RSEM is written in C++ and requires a bunch of dependencies which are beyond the scope of this workshop. I have included the dependencies for RSEM installation in the Dockerfile for you:

# Add dependencies
RUN apt-get update; apt-get clean all;

RUN apt-get install --yes build-essential \
                        gcc-multilib \
                        tar \
                        unzip \
                        ncurses-base \
                        zlib1g \
                        liblzma5 \
                        libbz2-1.0 \
                        gcc \
                        g++ \
                        zlib1g-dev

When installing RSEM in the Dockerfile, chain the wget, tar -zxvf, cd, make and make install commands using &&.

Each RUN line triggers a new layer - breaking up installation commands over multiple RUN lines will fail - Thank you Bianca! :)

CNCI

CNCI is available on Github at the following link. There are two issues here:

  1. The authors never bothered to make a stable release, so you cannot download a versioned tarball containing the contents of the repository.

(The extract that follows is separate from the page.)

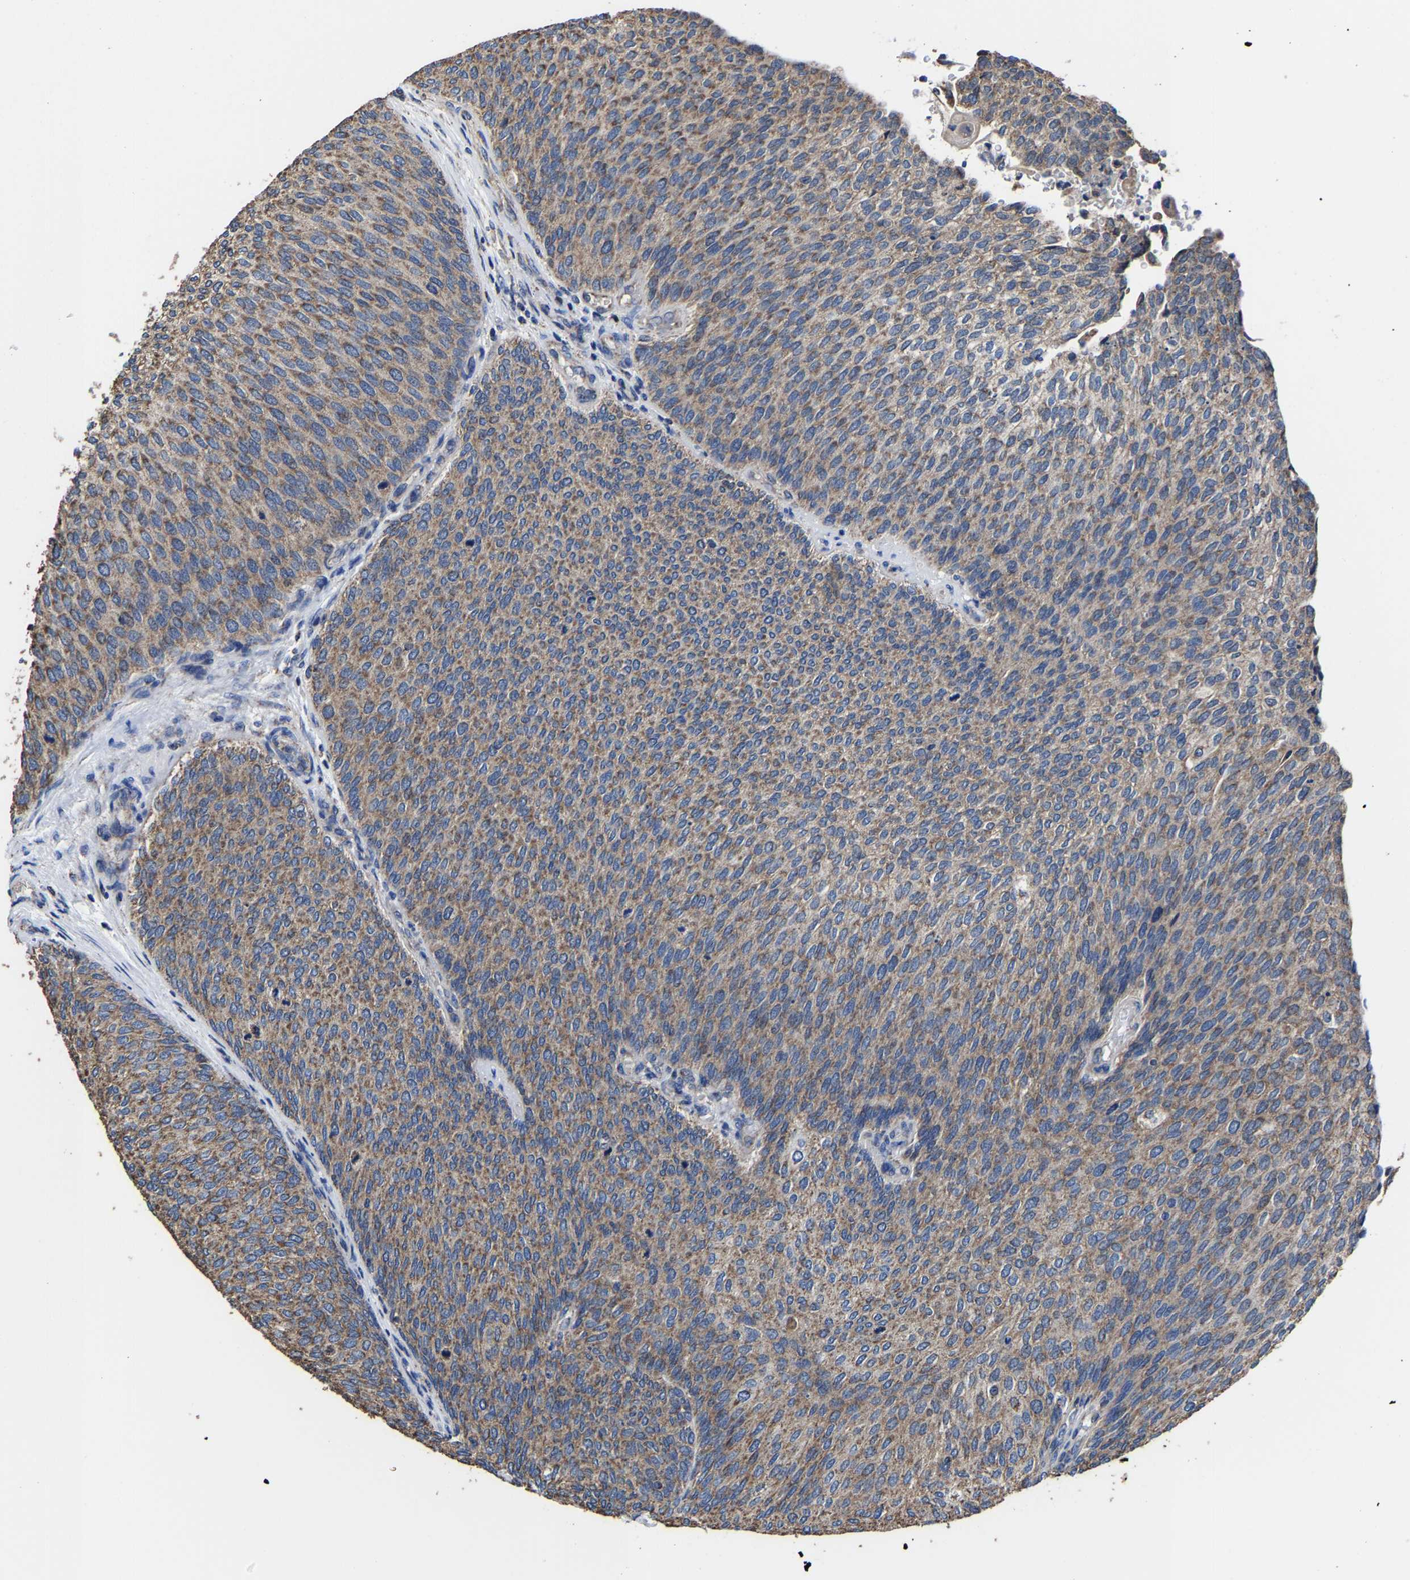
{"staining": {"intensity": "moderate", "quantity": ">75%", "location": "cytoplasmic/membranous"}, "tissue": "urothelial cancer", "cell_type": "Tumor cells", "image_type": "cancer", "snomed": [{"axis": "morphology", "description": "Urothelial carcinoma, Low grade"}, {"axis": "topography", "description": "Urinary bladder"}], "caption": "Brown immunohistochemical staining in low-grade urothelial carcinoma shows moderate cytoplasmic/membranous positivity in about >75% of tumor cells.", "gene": "ZCCHC7", "patient": {"sex": "female", "age": 79}}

  2. Running git clone in a Dockerfile will fail (Host key verification failed.). You need to generate unique ssh keys for the container, which are then saved in the image layer. This is extremely unsecure - don’t do this.

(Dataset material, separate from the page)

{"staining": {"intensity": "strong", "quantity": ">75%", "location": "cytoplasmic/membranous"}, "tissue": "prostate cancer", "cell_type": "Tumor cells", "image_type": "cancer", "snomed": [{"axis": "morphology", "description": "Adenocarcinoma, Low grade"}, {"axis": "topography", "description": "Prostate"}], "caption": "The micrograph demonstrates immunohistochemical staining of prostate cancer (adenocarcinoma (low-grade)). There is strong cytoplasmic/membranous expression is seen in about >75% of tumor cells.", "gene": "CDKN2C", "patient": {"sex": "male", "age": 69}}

To overcome these issues, I forked the repository and created a stable release - I cloned the repo locally, tarzipped it and uploaded the tarball as a release file. The stable release is available at the following link.

Within the Dockerfile, use wget to download the archived repository. You can follow the installation steps from there.

Hint

Once downloaded and de-compressed, make the CNCI folder fully accessible: chmod -R 777 CNCI/. You must do this in order to add the executables to your $PATH.

Check Installations

If you need a reminder, the steps to build the container are:

docker build -t <dockerhub_username>/<repo_name> $(pwd) # run in directory containing both Dockerfile and environment.yml file
docker run -it <dockerhub_username>/<repo_name>

Check the installs worked:

tophat

cufflinks

rsem-bam2wig

makeblastdb -help

CPC2.py

CNCI.py -h

computeMatrix

All of the tools should work except for Deeptools (computeMatrix). This looks like a particularly nasty error to debug - particularly when the tool is coming from the Anaconda repository. You will come across situations like this that will force you to look for alternative tools, or comb through their source code and locate and remedy the error.

Once you are happy with the installations, push your changes to Github to trigger an automated build. (i.e push the Dockerfile & environment.yml to your repo).